That's some interesting info on plasma gasification, but I think you're confusing 2 different stories here. The energy-to-waste facility proposed for the Carp Dump that the Metro was reporting (and that I saw on the news a couple of nights ago) isn't a plasma gasification plant. It's a modern energy-to-waste plant that burns garbage to generate steam which is used to produce electricity (i.e. high-temperature combustion, not plasma). There are 4 such plants already in operation in Canada, including one in BC that opened in 1988 and several more around the world.

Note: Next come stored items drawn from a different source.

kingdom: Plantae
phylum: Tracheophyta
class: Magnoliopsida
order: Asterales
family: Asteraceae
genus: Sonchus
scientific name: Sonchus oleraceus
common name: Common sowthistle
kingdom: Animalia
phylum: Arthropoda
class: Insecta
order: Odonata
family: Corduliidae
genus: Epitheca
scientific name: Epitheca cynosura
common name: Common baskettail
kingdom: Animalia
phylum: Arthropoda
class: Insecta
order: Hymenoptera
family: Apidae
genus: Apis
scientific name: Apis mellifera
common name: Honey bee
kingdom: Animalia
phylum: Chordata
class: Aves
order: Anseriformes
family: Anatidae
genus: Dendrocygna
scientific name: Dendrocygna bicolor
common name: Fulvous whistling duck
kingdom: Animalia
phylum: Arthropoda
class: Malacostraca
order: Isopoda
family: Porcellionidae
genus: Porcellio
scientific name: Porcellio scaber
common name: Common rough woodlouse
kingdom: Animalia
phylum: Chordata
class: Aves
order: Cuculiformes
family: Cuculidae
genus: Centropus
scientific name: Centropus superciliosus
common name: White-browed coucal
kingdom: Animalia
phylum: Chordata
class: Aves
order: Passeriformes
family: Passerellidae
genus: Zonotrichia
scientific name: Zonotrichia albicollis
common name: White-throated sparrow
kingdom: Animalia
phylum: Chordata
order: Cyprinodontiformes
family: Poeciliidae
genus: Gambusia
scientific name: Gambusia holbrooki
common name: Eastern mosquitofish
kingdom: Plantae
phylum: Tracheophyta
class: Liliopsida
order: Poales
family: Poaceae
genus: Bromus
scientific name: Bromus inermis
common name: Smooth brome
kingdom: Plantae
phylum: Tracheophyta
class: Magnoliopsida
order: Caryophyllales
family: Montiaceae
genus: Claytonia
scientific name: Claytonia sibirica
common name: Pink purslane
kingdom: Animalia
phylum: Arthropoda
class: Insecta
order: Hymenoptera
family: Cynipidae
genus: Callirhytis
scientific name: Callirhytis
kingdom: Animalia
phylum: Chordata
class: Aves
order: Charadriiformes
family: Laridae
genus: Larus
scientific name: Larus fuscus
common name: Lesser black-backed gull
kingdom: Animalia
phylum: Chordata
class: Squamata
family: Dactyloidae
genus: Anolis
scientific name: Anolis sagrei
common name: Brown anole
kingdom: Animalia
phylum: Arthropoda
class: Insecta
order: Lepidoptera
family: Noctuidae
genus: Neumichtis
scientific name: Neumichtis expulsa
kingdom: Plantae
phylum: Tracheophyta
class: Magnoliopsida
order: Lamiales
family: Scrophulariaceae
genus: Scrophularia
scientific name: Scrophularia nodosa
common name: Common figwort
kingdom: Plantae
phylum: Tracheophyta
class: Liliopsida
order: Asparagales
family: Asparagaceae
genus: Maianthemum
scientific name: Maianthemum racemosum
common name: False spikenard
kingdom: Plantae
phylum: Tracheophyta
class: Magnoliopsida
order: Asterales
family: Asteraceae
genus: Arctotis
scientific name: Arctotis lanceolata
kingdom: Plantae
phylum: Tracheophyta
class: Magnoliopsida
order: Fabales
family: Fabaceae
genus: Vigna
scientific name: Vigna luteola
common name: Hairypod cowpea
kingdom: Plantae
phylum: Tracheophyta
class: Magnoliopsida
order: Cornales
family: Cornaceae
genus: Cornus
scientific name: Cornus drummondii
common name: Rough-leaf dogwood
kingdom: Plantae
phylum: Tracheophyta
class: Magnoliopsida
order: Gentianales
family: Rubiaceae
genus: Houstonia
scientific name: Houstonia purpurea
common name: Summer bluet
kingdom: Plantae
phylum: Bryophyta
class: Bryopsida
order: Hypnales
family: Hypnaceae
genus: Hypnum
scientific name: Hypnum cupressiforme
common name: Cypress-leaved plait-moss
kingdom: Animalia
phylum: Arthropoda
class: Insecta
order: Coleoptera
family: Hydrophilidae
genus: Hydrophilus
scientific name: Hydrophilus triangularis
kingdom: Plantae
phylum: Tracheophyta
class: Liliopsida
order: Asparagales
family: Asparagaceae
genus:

That said, construction of a plasma gasification testing facility at the Trail Road Landfill, another Ottawa dump, began in September 2006 and testing is scheduled to begin this May, but as far as I know, this isn't the technology being proposed for the Carp Dump.
As for conservation of mass, from the pop sci article: "The only by-products are an obsidian-like glass used as a raw material for numerous applications, including bathroom tiles and high-strength asphalt, and a synthesis gas, or “syngas”—a mixture of primarily hydrogen and carbon monoxide that can be converted into a variety of marketable fuels, including ethanol, natural gas and hydrogen." So, presumably, all matter is accounted for.
I think then that this waste-to-energy system like in the GVRD link kamel gave is not carbon neutral. While it doesn't say specifically anything about CO2 emissions there must be some because it is just old fashioned combustion.
No, definitely not a carbon neutral process and CO2 emissions are conveniently kept off the 'what comes out' section in the GVRD link. Is there any tech being developed for industrial CO2 fixation?
Carbon monoxide? What? As if we aren't making enought of that already...sounds like a step in the wrong direction to me. Not that burying trash is necessarily the best solutio, but burning it so it gets spread around the atmosphere for us to breathe isn't too appealing to me.